ANKARA: A high-level Turkish delegation will visit Damascus on Monday to discuss bilateral ties and the implementation of a deal for integrating the Kurdish-led Syrian Democratic Forces (SDF) into ​Syria’s state apparatus, a Turkish Foreign Ministry source said.
The visit by Turkiye’s foreign and defense ministers and its intelligence chief comes amid efforts by Syrian, Kurdish and US officials to show some progress with the deal. But Ankara accuses the SDF of stalling ahead of a year-end deadline.
Turkiye views the US-backed SDF, which controls swathes ‌of northeastern Syria, as ‌a terrorist organization and has ‌warned of ⁠military ​action ‌if the group does not honor the agreement.
Last week Foreign Minister Hakan Fidan said Ankara hoped to avoid resorting to military action against the SDF but that its patience was running out.
The Foreign Ministry source said Fidan, Defense Minister Yasar Guler and the head of Turkiye’s MIT intelligence agency, Ibrahim Kalin, ⁠would attend the talks in Damascus, a year after the fall of ‌former President Bashar Assad.

TURKEY SAYS ITS ‍NATIONAL SECURITY IS AT ‍STAKE
The source said the integration deal “closely concerned Turkiye’s national ‍security priorities” and the delegation would discuss its implementation. Turkiye has said integration must ensure that the SDF’s chain of command is broken.

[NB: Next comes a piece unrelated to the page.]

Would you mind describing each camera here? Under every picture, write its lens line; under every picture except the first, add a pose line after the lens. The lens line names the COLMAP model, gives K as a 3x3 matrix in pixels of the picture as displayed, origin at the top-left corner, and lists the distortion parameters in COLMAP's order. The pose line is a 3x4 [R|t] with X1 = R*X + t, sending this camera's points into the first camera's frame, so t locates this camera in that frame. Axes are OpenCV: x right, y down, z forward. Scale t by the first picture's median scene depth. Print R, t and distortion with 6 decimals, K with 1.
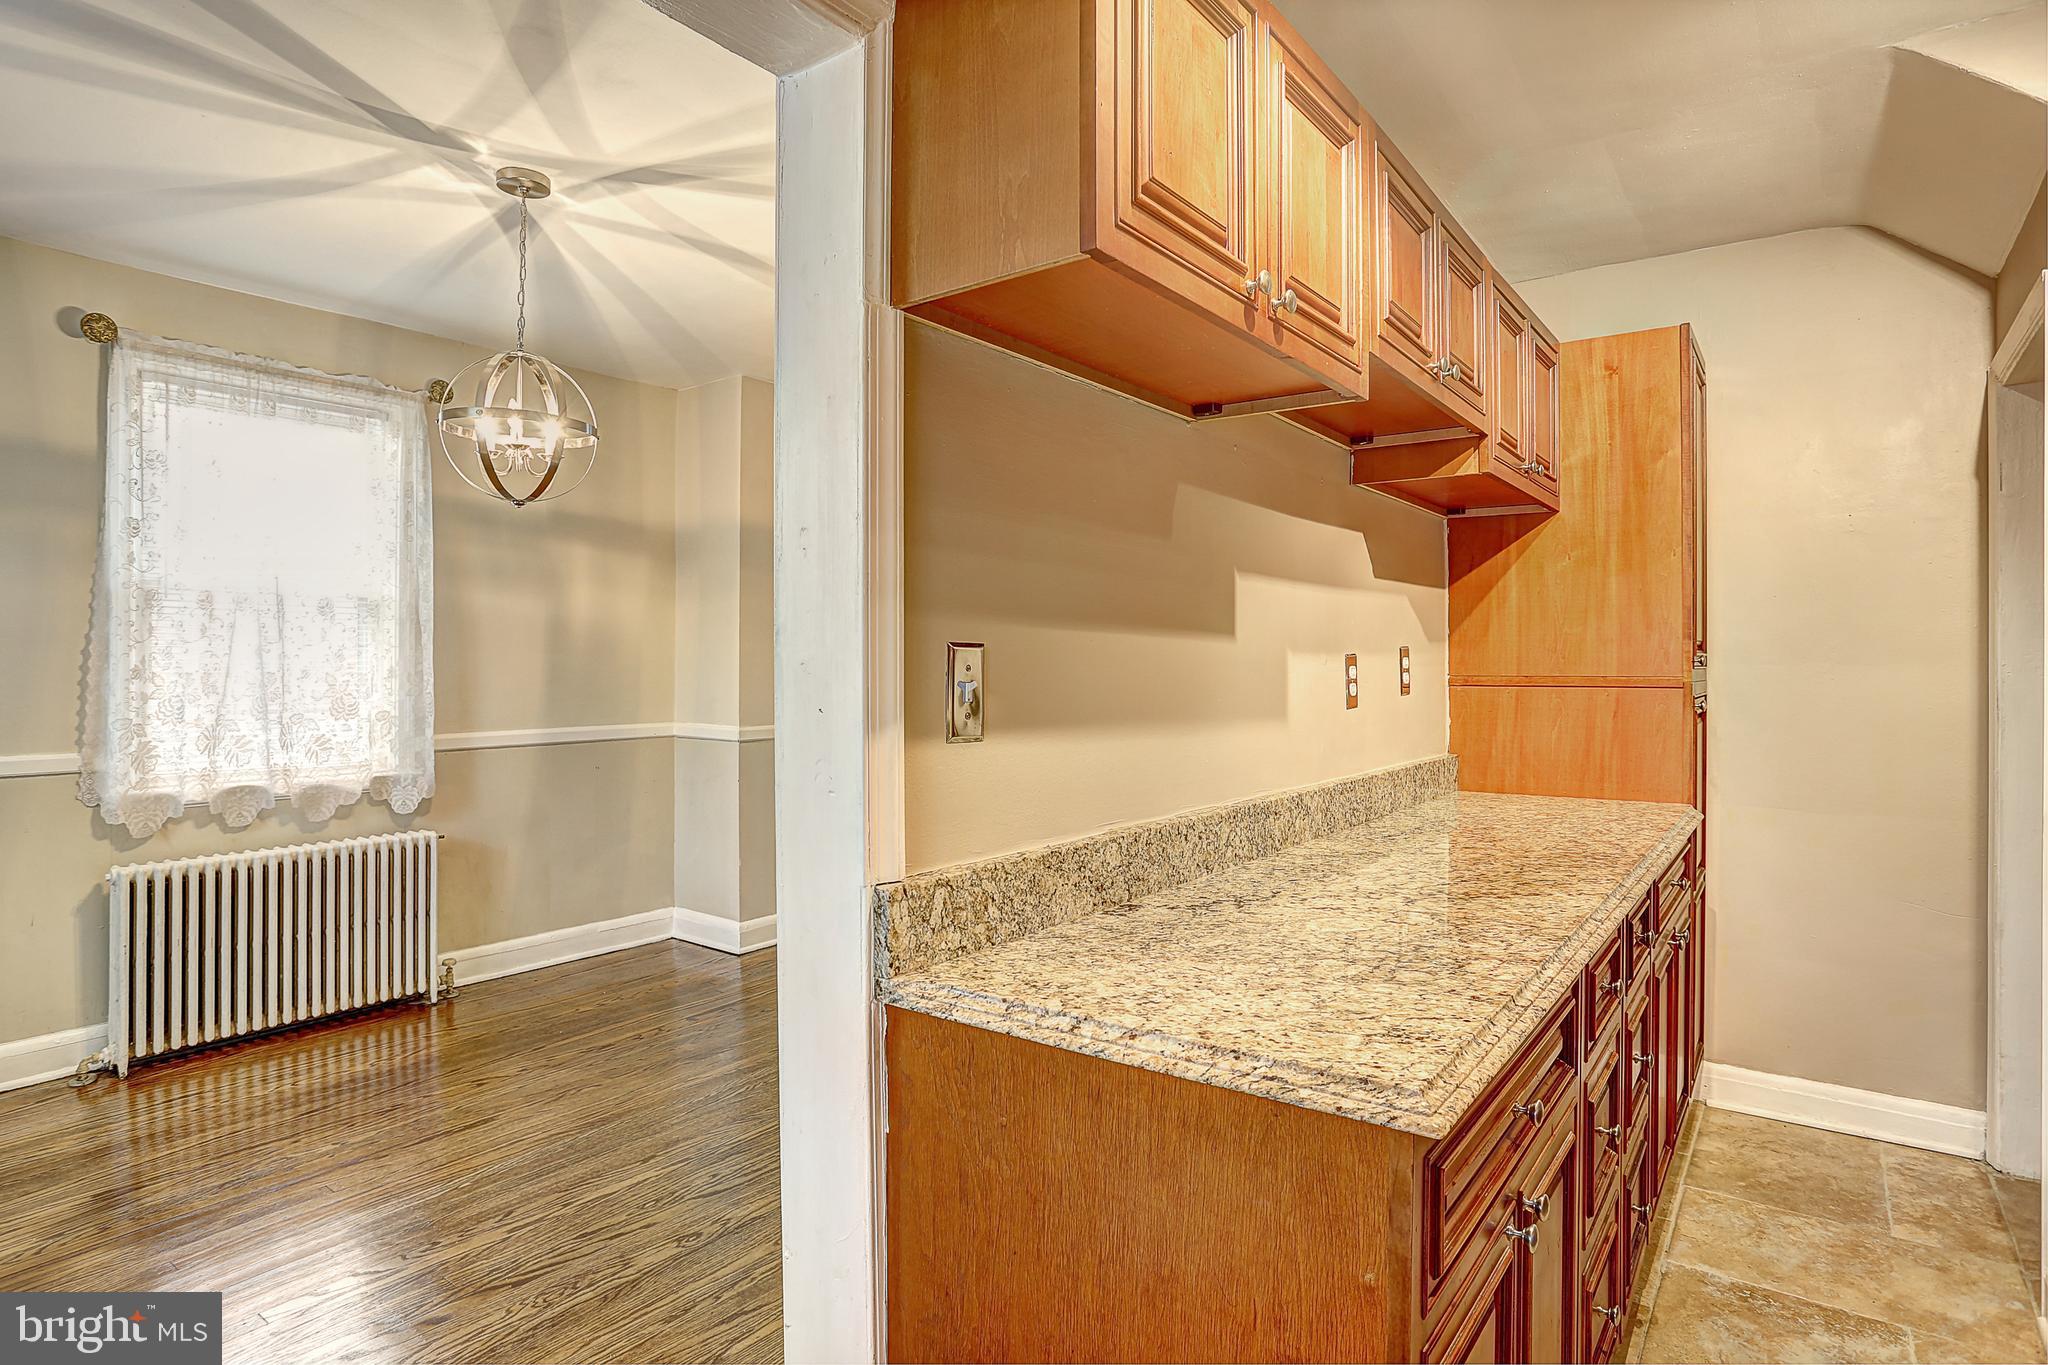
lens RADIAL K [[1112.3, 0, 983.0], [0, 1112.3, 670.9], [0, 0, 1]] dist [-0.062304, 0.028969]
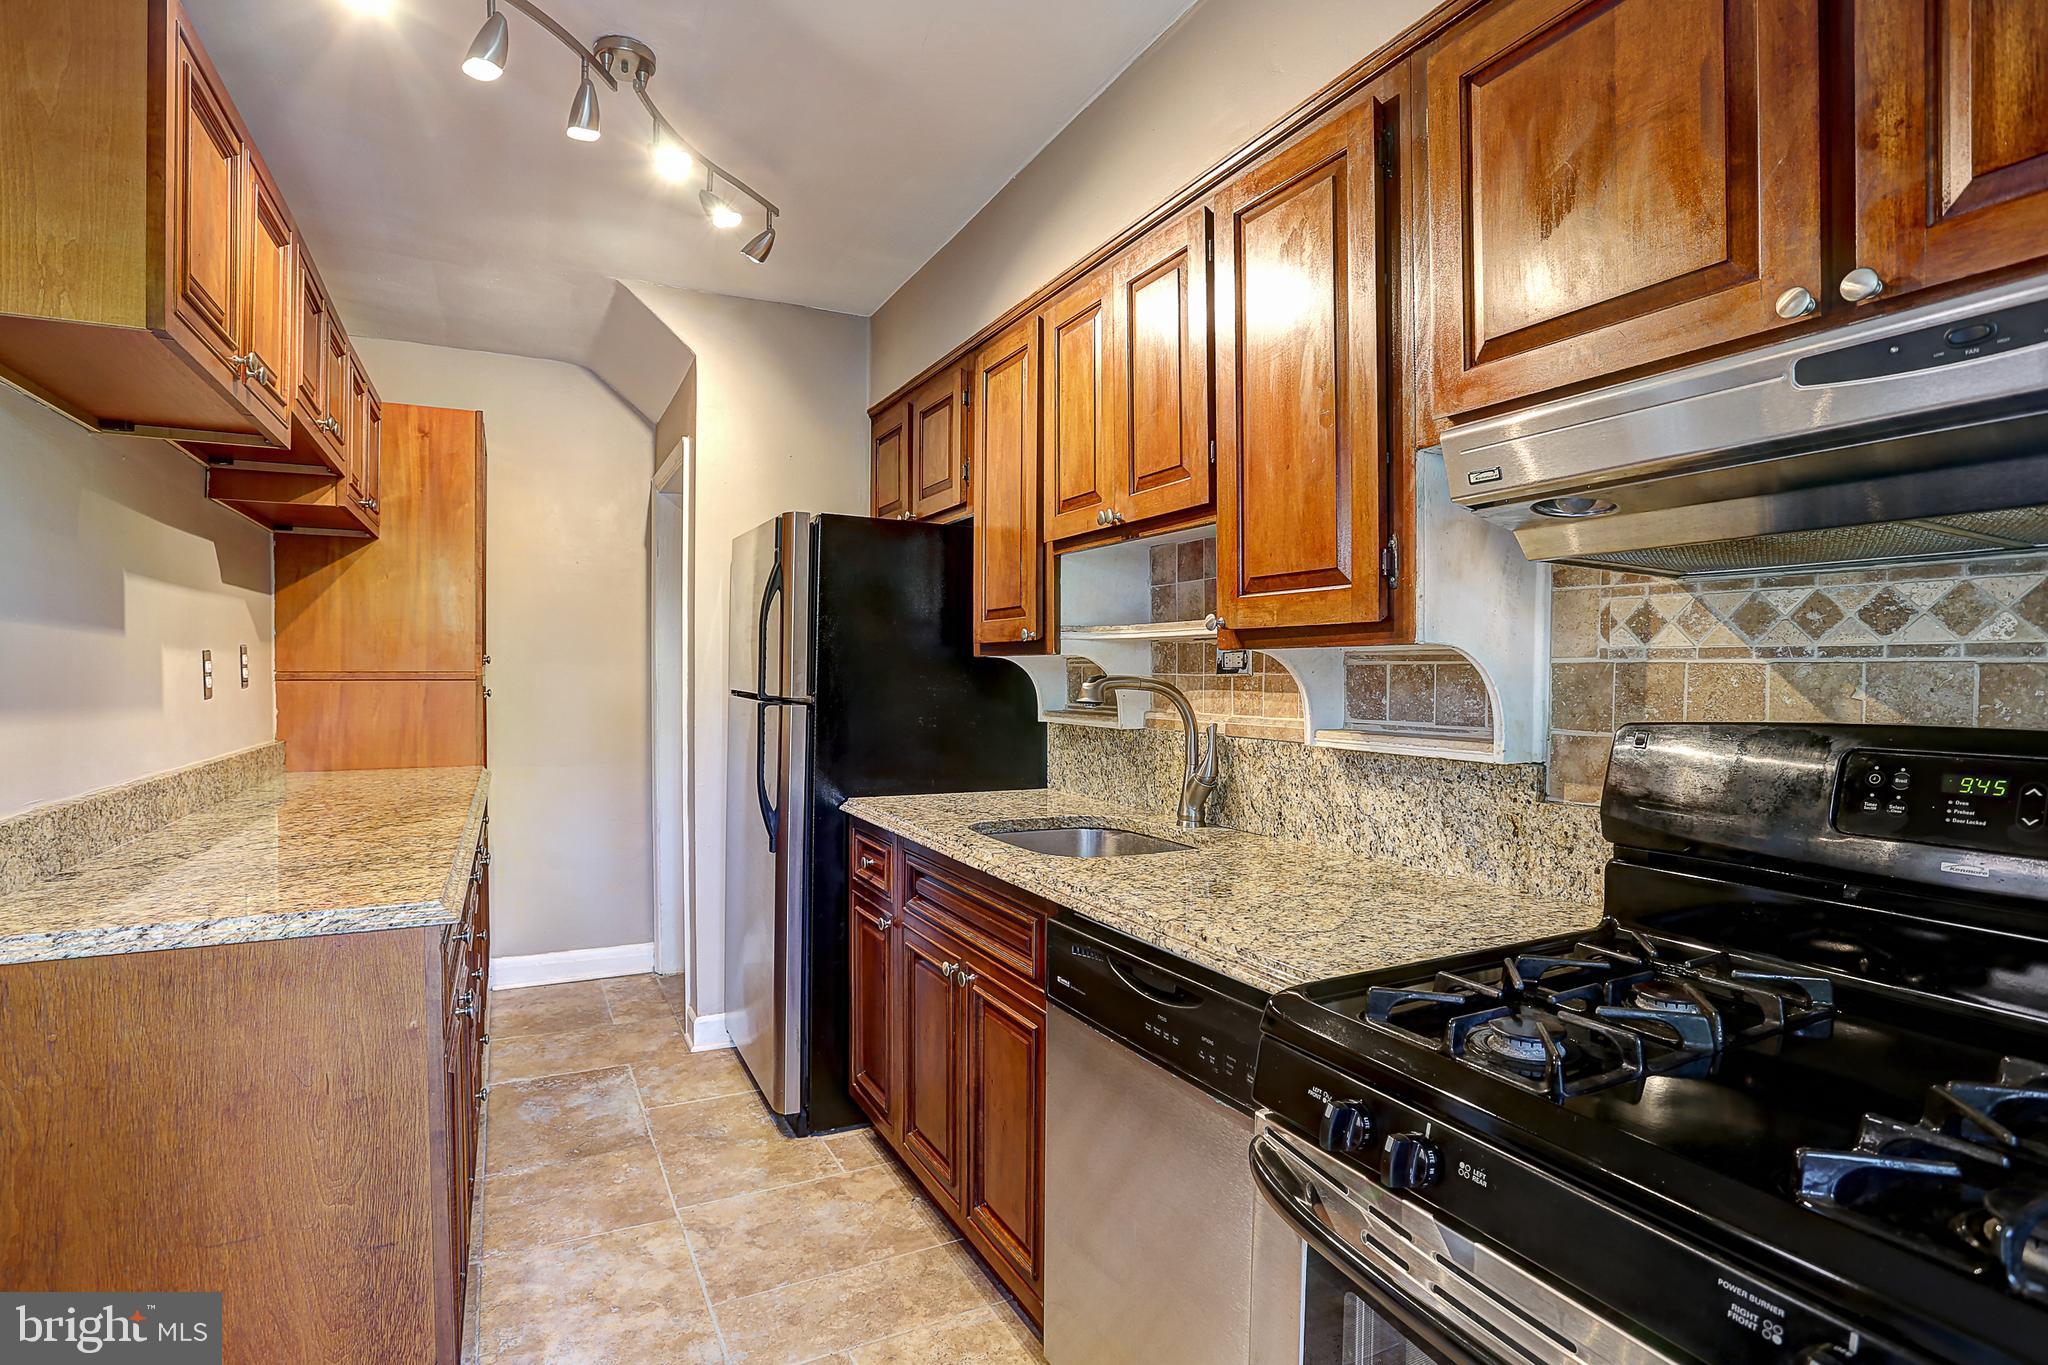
lens RADIAL K [[1009.0, 0, 1039.6], [0, 1009.0, 670.6], [0, 0, 1]] dist [-0.061121, 0.028064]
pose [[0.416257, 0.000446, 0.909247, -0.197189], [0.002934, 0.999994, -0.001834, 0.008832], [-0.909242, 0.003431, 0.416253, -0.158556]]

Sources have previously told Reuters that Damascus sent a proposal to ​the SDF expressing openness to reorganizing the group’s roughly 50,000 fighters into three main divisions and smaller ⁠brigades as long as it cedes some chains of command and opens its territory to other Syrian army units.
Turkiye sees the SDF as an extension of the outlawed Kurdistan Workers Party (PKK) militant group and says it too must disarm and dissolve itself, in line with a disarmament process now underway between the Turkish state and the PKK.
Ankara has conducted cross-border military operations against the SDF in the past. It accuses the group of wanting to circumvent the integration deal ‌and says this poses a threat to both Turkiye and the unity of Syria.